Pourquoi les fabricants paient-ils ces frais ?

Ils paient pour avoir un processus d’évaluation plus rapide et plus prévisible. Avant GDUFA, les délais pouvaient durer jusqu’à 3 ans. Aujourd’hui, l’objectif est de traiter 60 % des demandes en moins de 15 mois. Les frais permettent à l’FDA d’embaucher du personnel, d’améliorer ses outils numériques, et de renforcer les inspections. C’est un échange : vous payez pour un service, pas pour une approbation automatique.

Les petites entreprises peuvent-elles bénéficier d’une réduction ?

Oui. Les entreprises qualifiées comme « petites » par l’FDA peuvent obtenir une réduction de 75 % sur les frais d’application, de programme et de DMF. Mais en 2022, seulement 18 demandes de réduction ont été traitées. Beaucoup de petites entreprises ne savent pas qu’elles y ont droit, ou trouvent la procédure trop complexe.
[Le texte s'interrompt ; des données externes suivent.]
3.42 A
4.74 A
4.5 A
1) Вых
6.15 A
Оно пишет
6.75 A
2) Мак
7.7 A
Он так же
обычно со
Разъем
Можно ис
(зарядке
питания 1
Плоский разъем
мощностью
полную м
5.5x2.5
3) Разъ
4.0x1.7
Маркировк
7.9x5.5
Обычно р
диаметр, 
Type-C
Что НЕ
L’FDA propose des guides et un service d’aide, mais la prise en main prend souvent 3 à 6 mois.

Pourquoi les médicaments en vente libre (OTC) ne sont-ils pas couverts ?

GDUFA ne couvre que les médicaments génériques soumis par demande d’approbation (ANDA). Les produits en vente libre (comme les crèmes, sirops ou shampooings) suivent un autre système appelé « monographie », qui n’est pas financé par des frais d’utilisateur. Cela crée un vide réglementaire pour un marché de 117 milliards de dollars. Des experts proposent d’étendre GDUFA à ces produits, ce qui pourrait générer 150 à 200 millions de dollars par an.

Combien de demandes l’FDA traite-t-elle chaque année ?

En 2022, l’FDA a reçu 1 128 demandes d’approbation pour des médicaments génériques (ANDA). Pour comparaison, elle n’a reçu que 68 demandes pour des médicaments de marque. Cela montre que GDUFA doit gérer un volume beaucoup plus élevé que le système pour les médicaments innovants, malgré des frais bien inférieurs.